On August 10, 2017, New Zealand passed The Anti-Money Laundering and Countering Financing of Terrorism Amendment Act 2017. These amendments to New Zealand’s AML/CFT Act 2009, referred to as Phase 2 AML/CFT Reforms, are being introduced in stages, starting this year.
Former Justice Minister Amy Adams states "It is estimated that the reforms in this bill could disrupt up to $1.7 billion in fraud and drug crime over the next 10 years," and "estimates also suggest they may prevent up to $5 billion in broader criminal activity and reduce about $800 million in social harm related to the illegal drug trade."
Phase 2 Compliance Dates
Lawyers and Conveyancers — July 1, 2018
Trust and Company Service Providers — July 1, 2018 (if not already covered under previous legislation)
Accountants — October 1, 2018
Real Estate Agents — January 1, 2019
High-Value Dealers (e.g. art, bullion, jewelry, cars, and boats) — August 1, 2019
Money launderers thrive where anonymity is possible. Therefore, measures that governments take to limit anonymous transactions make it more difficult for those looking to hide their dirty money. Phase 2 introduces due diligence requirements:
“as soon as practicable after a reporting entity becomes aware that an existing account is anonymous, the reporting entity must conduct standard customer due diligence in respect of that account.”
There are also threshold limits:
- $10,000 or more is paid in cash to a lawyer, accountant, conveyancer or real estate agent
- $15,000 or more is paid in cash to a business that trades in high value goods
- $1000 or more is sent overseas.
Standard due diligence means a reporting entity must obtain:
(a) the person’s full name; and
(b) the person’s date of birth; and
(c) if the person is not the customer, the person’s relationship to the customer; and
(d) the person’s address or registered office; and
(e) the person’s company identifier or registration number; and
(f) any information prescribed by regulations.
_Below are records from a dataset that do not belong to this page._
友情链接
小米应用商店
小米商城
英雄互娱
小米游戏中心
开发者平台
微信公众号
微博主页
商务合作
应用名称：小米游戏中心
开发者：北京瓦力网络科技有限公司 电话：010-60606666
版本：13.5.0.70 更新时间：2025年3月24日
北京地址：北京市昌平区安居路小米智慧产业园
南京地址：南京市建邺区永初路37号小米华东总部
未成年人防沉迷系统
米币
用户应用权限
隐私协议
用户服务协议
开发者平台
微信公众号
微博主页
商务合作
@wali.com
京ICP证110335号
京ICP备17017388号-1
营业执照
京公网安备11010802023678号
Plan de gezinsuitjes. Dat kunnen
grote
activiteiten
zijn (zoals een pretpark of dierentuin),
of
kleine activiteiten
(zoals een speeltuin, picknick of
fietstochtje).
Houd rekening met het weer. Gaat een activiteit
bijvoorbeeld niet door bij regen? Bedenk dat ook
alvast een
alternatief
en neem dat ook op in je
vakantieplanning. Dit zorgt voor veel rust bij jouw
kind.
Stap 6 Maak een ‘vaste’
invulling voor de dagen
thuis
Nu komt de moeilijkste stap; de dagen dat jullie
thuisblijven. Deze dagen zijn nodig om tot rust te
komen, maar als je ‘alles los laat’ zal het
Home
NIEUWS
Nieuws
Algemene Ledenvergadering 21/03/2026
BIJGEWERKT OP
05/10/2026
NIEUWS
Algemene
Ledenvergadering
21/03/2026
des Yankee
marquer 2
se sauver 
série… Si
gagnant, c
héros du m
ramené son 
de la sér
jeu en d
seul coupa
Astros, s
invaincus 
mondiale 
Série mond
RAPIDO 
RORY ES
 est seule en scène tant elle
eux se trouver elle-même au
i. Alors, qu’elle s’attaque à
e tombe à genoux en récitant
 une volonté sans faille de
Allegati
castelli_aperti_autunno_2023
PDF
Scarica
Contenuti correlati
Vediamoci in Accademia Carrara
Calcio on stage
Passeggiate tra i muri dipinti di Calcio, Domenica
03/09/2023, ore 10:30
There is also a risk-based element to this type of due diligence. Under Section 16 of the Act, ‘reasonable steps’ must be taken to ensure the validity of identity, know who the beneficial owner is, and if a party has the authority to act on behalf of the customer.
Enhanced Due Diligence
In addition to standard due diligence, there are situations that require enhanced due diligence (EDD). These requirements from the 2009 Act, are similar to other jurisdictions that require closer examinations on situations that are susceptible to money laundering:
- Customers from countries with weak AML laws
- Companies with nominees or shares in bearer form
- Unusual transactions (amount or pattern)
- High risk
- PEP (Politically Exposed Persons)
- Correspondent banking relationship
One interesting situation noted by the Act, is if the customer “involves new or developing technologies, or new or developing products, that might favour anonymity.” Perhaps the thinking is, if someone is trying to hide there might be a reason for it.
If EDD is required, the reporting entity must collect the standard due diligence data plus additional information. Depending on the type of customer, information such as the source of funds, name and DOB (date of birth) of beneficiaries, and other risk-based assessments to determine the legitimacy of the funds are necessary.
An important risk assessment is the beneficial ownership of an entity. In New Zealand, the beneficial owner means the individual who – a) has effective control of a customer or person on whose behalf a transaction is conducted; or b) owns a prescribed threshold of the customer or person on whose behalf a transaction is conducted.
- Owns 25% or more of the customer.
- Or has effective control of the customer
- Or is the person who the transaction is completed for.
New Zealand AML Overview
New Zealand has an excellent record, when it comes to fighting corruption; Transparency International ranks it number one on the Corruption Perception Index.
The standard steps that reporting entities must perform include:
- Complete and maintain a New Zealand-specific Risk Assessment and Programme;
- Appoint and train an AML/CFT Compliance Officer;
- Train and vet staff, directors, and governance board members;
- Undertake Know Your Customer (KYC) checks on all customers, verifying their identities and in some cases their sources of wealth;
- Monitor the transactions of all customers according to the level of money laundering or terrorist financing risk posed by them, and file Suspicious Activity Reports (SARs) to the New Zealand Police Financial Intelligence Unit (FIU) when necessary.
New Zealand is also at the forefront of electronic identity innovation. The country’s RealMe system enables users to provide identity verification for online services, as well as simplified log-ins to access government services.
With Phase 2 reforms, the extension of AML laws should assist New Zealand in keeping its excellent reputation when it comes to fighting corruption.